┌─ Excerpt to read
# 5.6.1 Computing Devices

In [2]:
import torch
from torch import nn

torch.device('cpu'), torch.device('cuda'), torch.device('cuda:1')

(device(type='cpu'), device(type='cuda'), device(type='cuda', index=1))

In [3]:
torch.cuda.device_count()

0

In [4]:
def try_gpu(i=0):
    """Return gpu(i) if exists, otherwise return cpu()."""
    if torch.cuda.device_count() >= i+1:
        return torch.device(f'cuda:{i}')
    return torch.device('cpu')
def try_all_gpus():
    """Return all available GPUs, or [cpu(),] if no GPU exists."""
    devices = [
        torch.device(f'cuda:{i}') for i in range(torch.cuda.device_count())
    ]
    return devices if devices else [torch.device('cpu')]
try_gpu(), try_gpu(10), try_all_gpus()

(device(type='cpu'), device(type='cpu'), [device(type='cpu')])

# 5.6.2. Tensors and Gpus

In [5]:
x = torch.tensor([1,2,3])
x.device

device(type='cpu')

## 5.6.2.1. Storage on the GPU

In [8]:
X = torch.ones(2,3,device=try_gpu())
X

tensor([[1., 1., 1.],
        [1., 1., 1.]])

In [9]:
Y = torch.rand(2,3,device=try_gpu(1))
Y

tensor([[0.3085, 0.1741, 0.2712],
        [0.9307, 0.7564, 0.5435]])

## 5.6.2.2. Copying

If we want to compute X + Y, we need to decide where to perform this operation. For instance, as shown in Fig. 5.6.1, we can transfer X to the second GPU and perform the operation there. Do not simply add X and Y, since this will result in an exception. The runtime engine would not know what to do: it cannot find data on the same device and it fails. Since Y lives on the second GPU, we need to move X there before we can add the two.

![image.png](attachment:image.png)
Fig. 5.6.1 Copy data to perform an operation on the same device.¶


In [11]:
'''
Z = X.cuda(1)
print(X)
print(Z)

=> X는 cuda:0, Z는 cuda:1

Z.cuda(1) 은 Z를 return한다.
'''

'\nZ = X.cuda(1)\nprint(X)\nprint(Z)\n\n=> X는 cuda:0, Z는 cuda:1\n'

People use GPUs to do machine learning because they expect them to be fast. But transferring variables between devices is slow. So we want you to be 100% certain that you want to do something slow before we let you do it. If the deep learning framework just did the copy automatically without crashing then you might not realize that you had written some slow code.
└─
▸ **Stated task**: Write out the part of the GPU notes that begins at "# 5.6.2. Tensors" and stops after "X = torch.ones(2,3,device=try_gpu())", word for word.
┌─ Given information
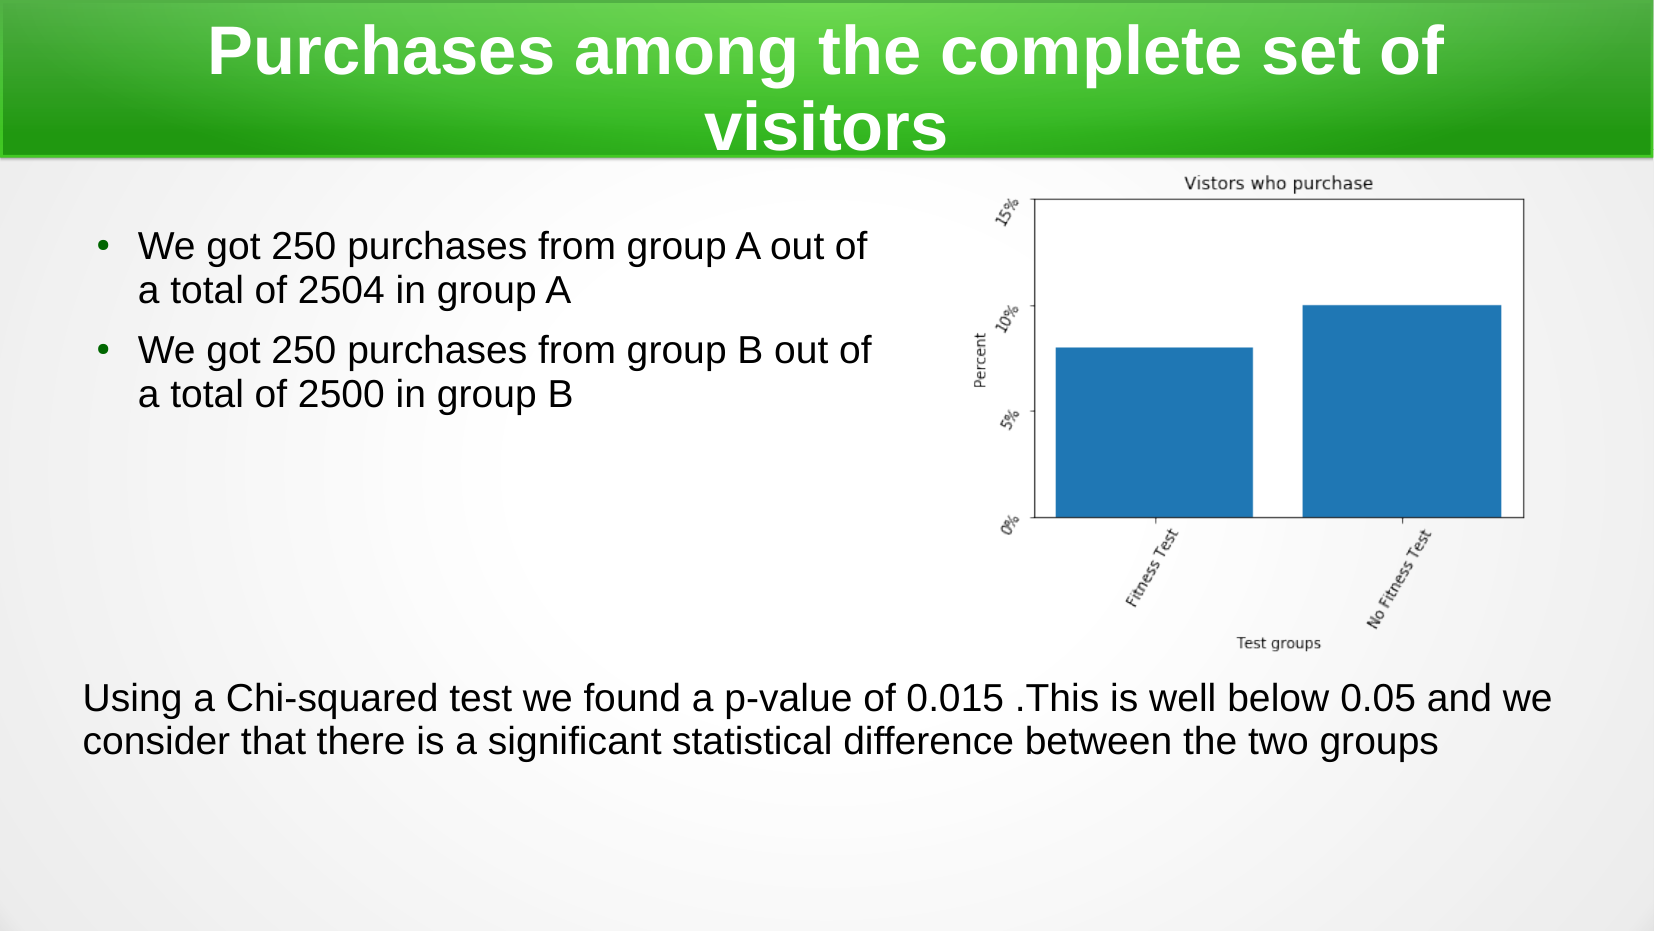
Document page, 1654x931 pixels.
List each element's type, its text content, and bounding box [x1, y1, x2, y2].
└─
▸ **Output below**:
# 5.6.2. Tensors and Gpus

In [5]:
x = torch.tensor([1,2,3])
x.device

device(type='cpu')

## 5.6.2.1. Storage on the GPU

In [8]:
X = torch.ones(2,3,device=try_gpu())